I just don’t think it is good to give public infrastructure into the hands of
_any_ entity that has to generate profit. It is not a good idea for trains
(look at the German Bahn where it now turns out they neglected infrastructure
for years just to look profitable), it is not a good idea for water and not
for cellular networks or internet (the German market is again a good example).

If you have a monopolist it will also leverage the fact that they are the only
one. They essentially will blackmail you by strategic problems that will fall
back onto you as the responsible governing body. They will put lobbyists into
every possible spot and suddenly you live in a world where the only people who
understand railways are on the monopolists payroll and a politician should
decide about a topic they have no idea about.

And if put up too high requirements, everybody loses. In Germany the
frequencies for 3G were auctioned for way to much money. How did the mobile
networks compensate that loss? By essentially halting any infrastructure
investment and changing the requirement from “has to reach 99% of the area” to
“has to reach 99% of the households”.

The effects: broken train infrastructure with 1 in 5 trains arriving late, the
worst mobile network of Europe, the slowest internet of Europe.

• [PROVIDED MATERIAL]:
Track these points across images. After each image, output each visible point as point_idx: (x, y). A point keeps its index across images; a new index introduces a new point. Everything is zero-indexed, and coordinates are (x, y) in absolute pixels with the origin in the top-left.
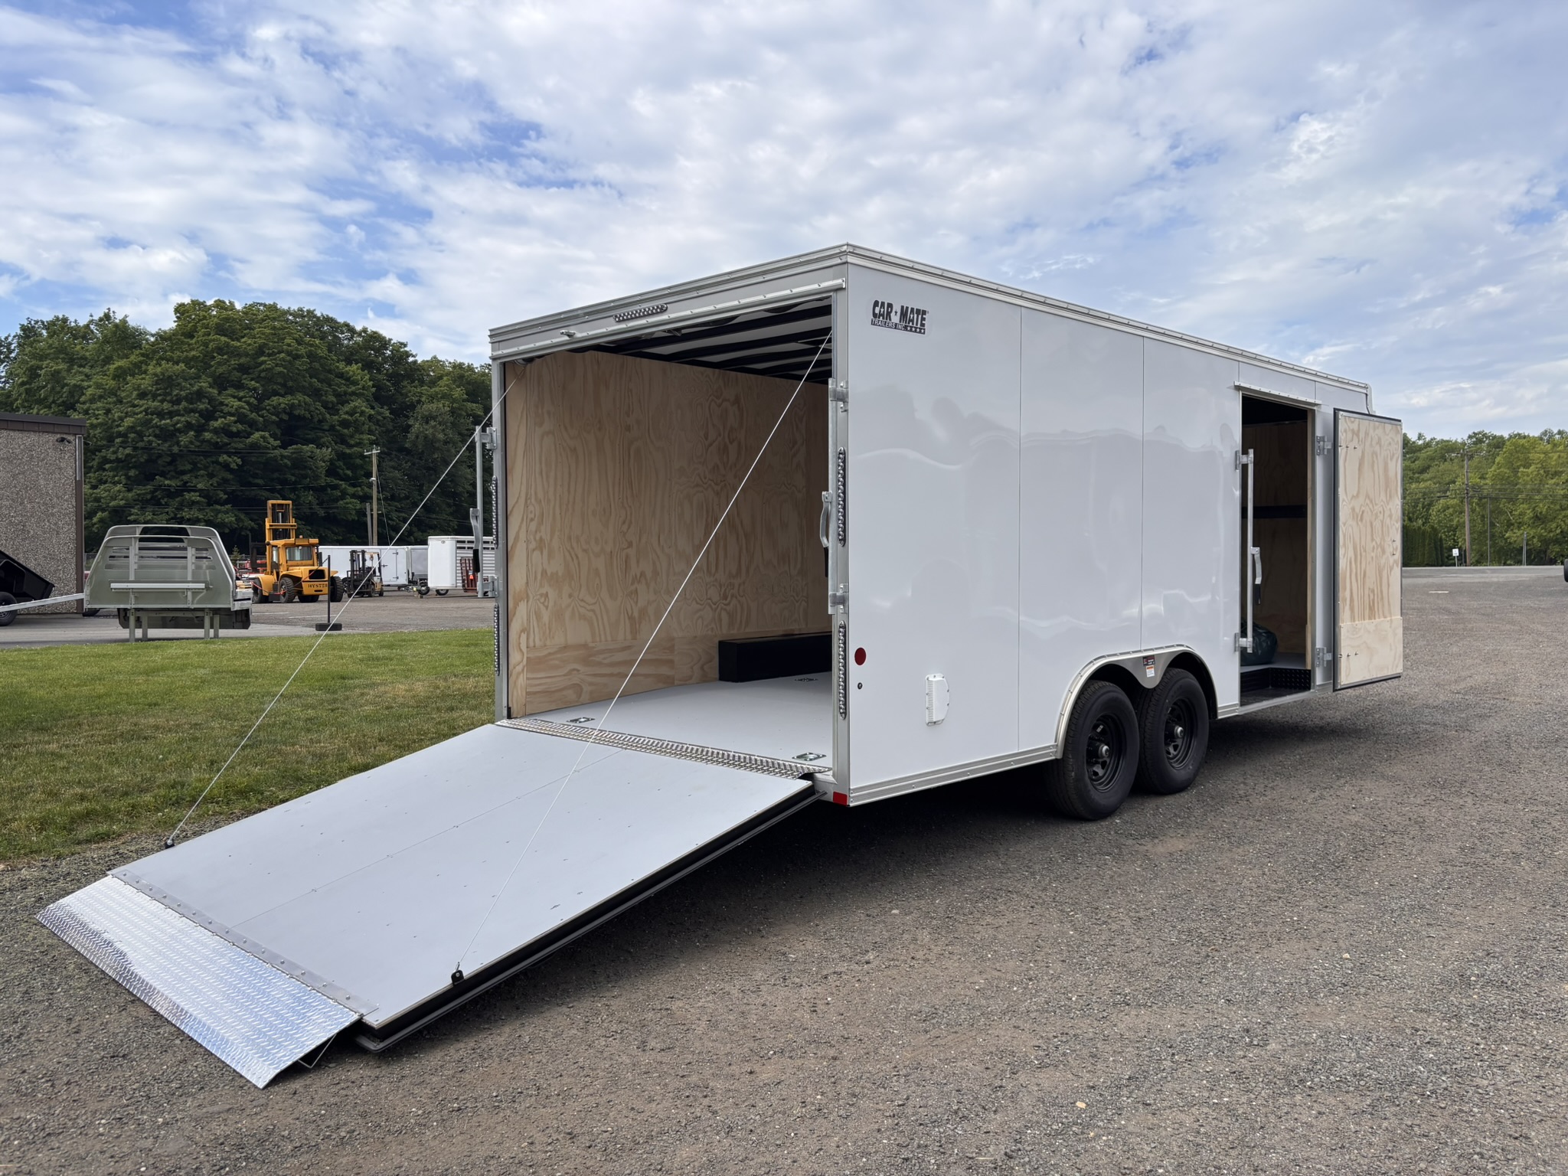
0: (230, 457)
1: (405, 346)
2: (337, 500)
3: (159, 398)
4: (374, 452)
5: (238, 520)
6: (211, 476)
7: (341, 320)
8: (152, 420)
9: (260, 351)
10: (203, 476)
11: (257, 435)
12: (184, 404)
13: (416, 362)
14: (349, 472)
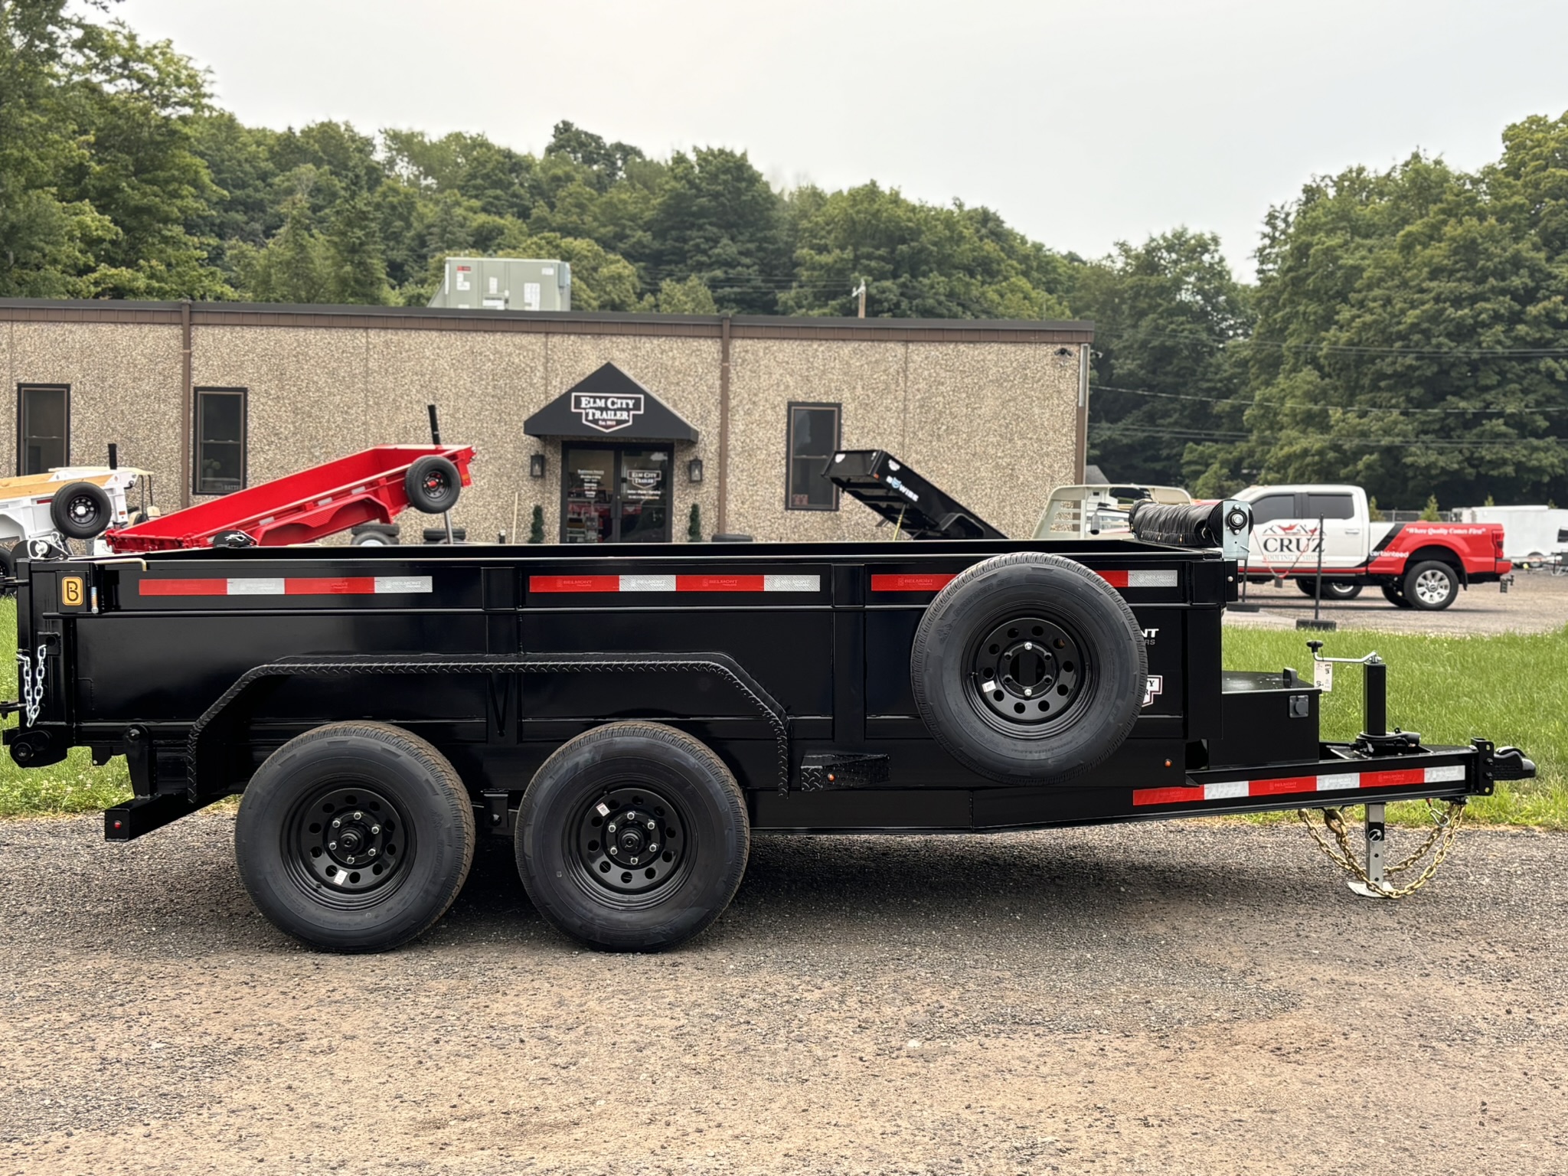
0: (1556, 356)
3: (1459, 275)
5: (1563, 460)
8: (1445, 309)
10: (1513, 393)
12: (1492, 281)
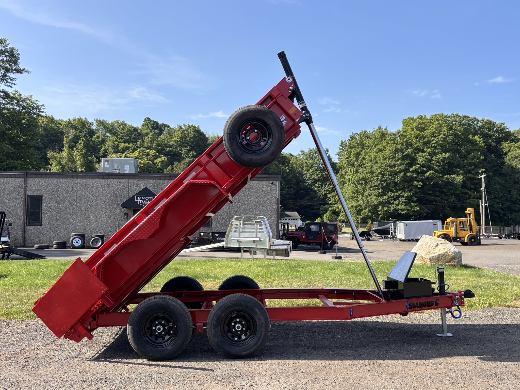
0: (418, 181)
1: (503, 124)
2: (466, 200)
3: (391, 159)
4: (483, 176)
5: (421, 209)
6: (410, 191)
7: (471, 116)
8: (388, 169)
9: (433, 135)
10: (407, 191)
11: (429, 172)
12: (400, 161)
13: (509, 132)
14: (472, 186)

• [YOUR OBJECTIVE]:
Answer these about the post on public infrastructure:
(a) What does the post say the German Bahn neglected for years, and why?
(b) What coverage requirement did the German mobile networks change, and what did they change it to?
(c) What proportion of trains does the post say arrive late?

• [RESULT OF THE TASK]:
(a) The German Bahn neglected its infrastructure for years in order to look profitable.
(b) The requirement changed from "has to reach 99% of the area" to "has to reach 99% of the households."
(c) 1 in 5 trains.